Facebook se convierte en plataforma de apoyo a la infancia
El 8 de marzo de 1999 publicaba mi primer reportaje “importante” en un medio de comunicación. A tres columnas, en la sección de Sociedad de Diario 16 escribía sobre Bianca, Mirella y Stefan, niños rumanos que vivían en la podredumbre más absoluta en un poblado chabolista de Fuencarral, en Madrid. La denuncia de UNICEF y el eco de numeroso medios de comunicación provocó la actuación de las autoridades municipales.
Hoy, las instituciones como UNICEF o Save the Children siguen siendo capaces de producir cambios en la vida de cientos, miles de niños, hoy los medios de comunicación seguimos siendo importantes para difundir y apoyar las causas que merecen la pena, pero hoy hay una gran novedad con respecto a 1999, hay un nuevo promotor del cambio.
Hoy estamos convencidos de que las redes sociales también pueden y deben servir para proporcionar una escuela a los niños de las aldeas de LuaPua en Zambia gracias a Unicef o para que Asmaá El Bachi, un chico de 12 años que vive en Leganés siga creciendo como persona gracias a los programas de integración y formación de Save the Children.
La coincidencia no deja de ser significativa.
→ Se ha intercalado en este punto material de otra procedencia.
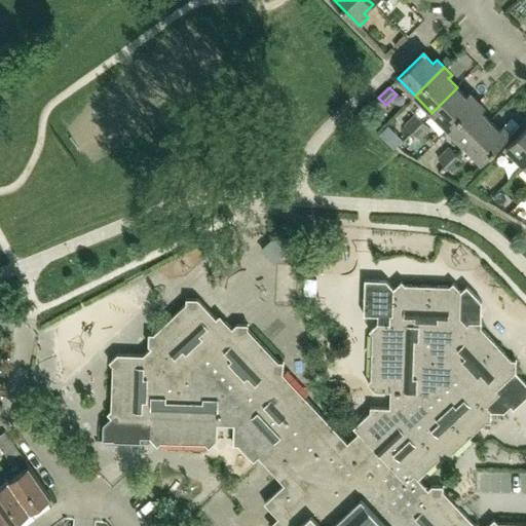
[(448,129),(478,101),(470,92),(466,97),(457,87),(431,113),(448,129)]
Ayer, las dos organizaciones con más prestigio en la protección de la infancia, las citadas UNICEF y Save the Children, lanzaban dos iniciativas a través de Facebook para conseguir adhesiones y socios.
El mapa de las pequeñas acciones es la propuesta de Save the Children: “No dudes que un pequeño grupo de personas concienciadas puede cambiar el mundo”, Margaret Mead. Desde esa frase se accede a una aplicación que nos invita a realizar pequeñas acciones de apoyo a la ONG, de forma que sumando muchas de estas pequeñas aportaciones se puedan obtener grandes resultados.
UNICEF, por su parte, con la colaboración de ING Direct, nos invita a colaborar en la “construcción” de escuelas en Zambia. “Schoolland, un colegio que se construye en Facebook y se hace realidad en Zambia“, afirma el eslogan de la campaña.
Las herramientas de comunicación se sofistican y todos vivimos seguros de que esta nueva era de las redes sociales tiene que ser positiva para producir el bien social. Es posible. Lo que es seguro es que tanto los niños de 1999 como los de 2011 siguen necesitando, si cabe más, a instituciones que les protejan y eso no deja de ser un mal síntoma de nuestra enfermedad. Todos, si queremos, podemos dibujar en el mapa de las pequeñas acciones y construir un mundo más seguro y justo para los niños.